Task brief - Please give back only the lines below from the one containing "Table 2. Results" to the one containing "TABLE 2 Hazard", each repeated word for word, both ends included.
Provided entries section start
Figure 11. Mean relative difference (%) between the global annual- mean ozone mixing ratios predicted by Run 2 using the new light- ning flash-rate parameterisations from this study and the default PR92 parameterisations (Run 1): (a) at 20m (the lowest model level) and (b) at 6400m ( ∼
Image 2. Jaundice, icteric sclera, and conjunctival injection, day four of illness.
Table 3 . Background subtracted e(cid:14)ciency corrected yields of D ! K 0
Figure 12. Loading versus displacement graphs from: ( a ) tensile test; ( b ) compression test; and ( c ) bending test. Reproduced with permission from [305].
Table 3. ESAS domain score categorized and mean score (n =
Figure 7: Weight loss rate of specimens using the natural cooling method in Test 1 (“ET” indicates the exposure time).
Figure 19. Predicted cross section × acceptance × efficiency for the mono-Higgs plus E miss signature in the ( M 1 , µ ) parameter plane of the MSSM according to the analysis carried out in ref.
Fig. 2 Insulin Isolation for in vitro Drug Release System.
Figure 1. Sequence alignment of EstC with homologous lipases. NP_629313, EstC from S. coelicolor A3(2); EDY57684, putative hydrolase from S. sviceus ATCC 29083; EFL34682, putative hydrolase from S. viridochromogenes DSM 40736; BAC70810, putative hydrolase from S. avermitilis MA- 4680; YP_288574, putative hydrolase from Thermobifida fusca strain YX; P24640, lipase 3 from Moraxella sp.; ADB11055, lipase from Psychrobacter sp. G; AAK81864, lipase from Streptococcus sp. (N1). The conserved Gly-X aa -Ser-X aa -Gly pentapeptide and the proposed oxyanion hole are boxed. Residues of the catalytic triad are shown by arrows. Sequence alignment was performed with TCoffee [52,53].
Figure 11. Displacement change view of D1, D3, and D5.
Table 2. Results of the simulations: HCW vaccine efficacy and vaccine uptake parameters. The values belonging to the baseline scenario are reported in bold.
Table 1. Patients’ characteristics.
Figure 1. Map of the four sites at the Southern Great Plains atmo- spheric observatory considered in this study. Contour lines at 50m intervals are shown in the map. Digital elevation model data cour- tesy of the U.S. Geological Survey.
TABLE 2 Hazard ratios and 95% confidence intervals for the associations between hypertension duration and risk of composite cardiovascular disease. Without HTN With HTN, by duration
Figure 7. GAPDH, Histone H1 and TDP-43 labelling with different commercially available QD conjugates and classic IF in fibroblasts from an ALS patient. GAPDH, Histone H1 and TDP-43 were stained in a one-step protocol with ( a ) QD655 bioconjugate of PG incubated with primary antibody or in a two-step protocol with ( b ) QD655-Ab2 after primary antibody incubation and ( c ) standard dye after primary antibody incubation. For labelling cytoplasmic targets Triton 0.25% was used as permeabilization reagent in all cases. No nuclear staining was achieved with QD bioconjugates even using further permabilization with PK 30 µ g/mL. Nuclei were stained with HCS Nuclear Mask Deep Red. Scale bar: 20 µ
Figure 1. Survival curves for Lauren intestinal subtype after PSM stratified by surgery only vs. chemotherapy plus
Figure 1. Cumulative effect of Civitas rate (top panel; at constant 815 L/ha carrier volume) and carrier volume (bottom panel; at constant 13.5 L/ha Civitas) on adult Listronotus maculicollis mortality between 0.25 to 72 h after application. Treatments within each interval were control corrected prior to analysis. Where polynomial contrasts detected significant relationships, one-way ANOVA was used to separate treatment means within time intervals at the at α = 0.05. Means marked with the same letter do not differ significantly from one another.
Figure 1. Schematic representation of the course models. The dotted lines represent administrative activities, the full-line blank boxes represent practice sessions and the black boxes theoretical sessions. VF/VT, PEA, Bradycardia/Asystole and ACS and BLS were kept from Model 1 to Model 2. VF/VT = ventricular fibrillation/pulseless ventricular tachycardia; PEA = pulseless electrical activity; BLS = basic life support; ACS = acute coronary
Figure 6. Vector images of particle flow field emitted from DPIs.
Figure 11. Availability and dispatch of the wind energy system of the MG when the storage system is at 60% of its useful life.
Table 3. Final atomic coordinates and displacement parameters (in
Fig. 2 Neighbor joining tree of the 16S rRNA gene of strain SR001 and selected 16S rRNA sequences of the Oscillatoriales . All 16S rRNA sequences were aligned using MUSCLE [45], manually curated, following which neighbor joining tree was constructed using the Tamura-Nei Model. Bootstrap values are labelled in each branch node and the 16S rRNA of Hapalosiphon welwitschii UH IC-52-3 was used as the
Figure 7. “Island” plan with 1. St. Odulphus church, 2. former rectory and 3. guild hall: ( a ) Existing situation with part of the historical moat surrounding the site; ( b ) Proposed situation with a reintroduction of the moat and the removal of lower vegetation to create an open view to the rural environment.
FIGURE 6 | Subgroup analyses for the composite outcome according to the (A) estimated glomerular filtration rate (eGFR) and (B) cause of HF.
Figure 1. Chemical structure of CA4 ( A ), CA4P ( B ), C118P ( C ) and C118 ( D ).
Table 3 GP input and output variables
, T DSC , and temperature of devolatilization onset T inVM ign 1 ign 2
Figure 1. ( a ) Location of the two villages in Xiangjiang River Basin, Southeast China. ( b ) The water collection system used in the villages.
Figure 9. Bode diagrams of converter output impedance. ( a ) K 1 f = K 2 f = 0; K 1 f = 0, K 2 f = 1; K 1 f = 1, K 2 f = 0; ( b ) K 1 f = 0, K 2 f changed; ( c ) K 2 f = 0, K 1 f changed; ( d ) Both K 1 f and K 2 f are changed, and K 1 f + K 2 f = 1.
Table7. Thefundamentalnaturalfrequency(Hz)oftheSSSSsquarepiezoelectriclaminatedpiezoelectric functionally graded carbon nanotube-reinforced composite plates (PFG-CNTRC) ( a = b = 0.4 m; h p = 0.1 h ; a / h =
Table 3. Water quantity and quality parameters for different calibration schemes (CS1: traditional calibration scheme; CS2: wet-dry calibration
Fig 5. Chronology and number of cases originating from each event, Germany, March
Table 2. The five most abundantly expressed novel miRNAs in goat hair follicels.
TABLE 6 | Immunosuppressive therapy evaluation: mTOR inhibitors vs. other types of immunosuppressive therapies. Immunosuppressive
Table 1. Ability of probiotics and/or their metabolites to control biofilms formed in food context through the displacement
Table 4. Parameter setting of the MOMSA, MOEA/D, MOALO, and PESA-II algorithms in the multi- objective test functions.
Provided entries section end
Exercise result -
Table 2. Results of the simulations: HCW vaccine efficacy and vaccine uptake parameters. The values belonging to the baseline scenario are reported in bold.
Table 1. Patients’ characteristics.
Figure 1. Map of the four sites at the Southern Great Plains atmo- spheric observatory considered in this study. Contour lines at 50m intervals are shown in the map. Digital elevation model data cour- tesy of the U.S. Geological Survey.
TABLE 2 Hazard ratios and 95% confidence intervals for the associations between hypertension duration and risk of composite cardiovascular disease. Without HTN With HTN, by duration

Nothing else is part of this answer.